__What is required__: Reproduce all of the data below without alteration; exclude every picture.

Dataset entries
────

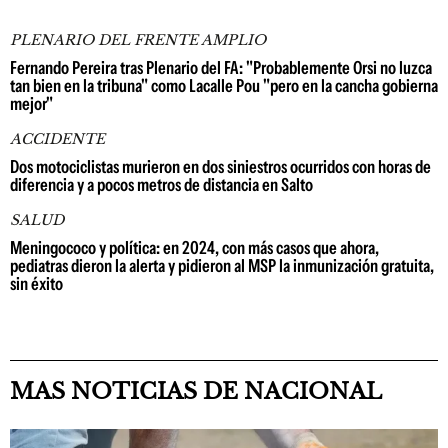
PLENARIO DEL FRENTE AMPLIO
Fernando Pereira tras Plenario del FA: "Probablemente Orsi no luzca
tan bien en la tribuna" como Lacalle Pou "pero en la cancha gobierna
mejor"
ACCIDENTE
Dos motociclistas murieron en dos siniestros ocurridos con horas de
diferencia y a pocos metros de distancia en Salto
SALUD
Meningococo y política: en 2024, con más casos que ahora,
pediatras dieron la alerta y pidieron al MSP la inmunización gratuita,
sin éxito
MAS NOTICIAS DE NACIONAL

────

__Answer for the task__:
PLENARIO DEL FRENTE AMPLIO
Fernando Pereira tras Plenario del FA: "Probablemente Orsi no luzca
tan bien en la tribuna" como Lacalle Pou "pero en la cancha gobierna
mejor"
ACCIDENTE
Dos motociclistas murieron en dos siniestros ocurridos con horas de
diferencia y a pocos metros de distancia en Salto
SALUD
Meningococo y política: en 2024, con más casos que ahora,
pediatras dieron la alerta y pidieron al MSP la inmunización gratuita,
sin éxito
MAS NOTICIAS DE NACIONAL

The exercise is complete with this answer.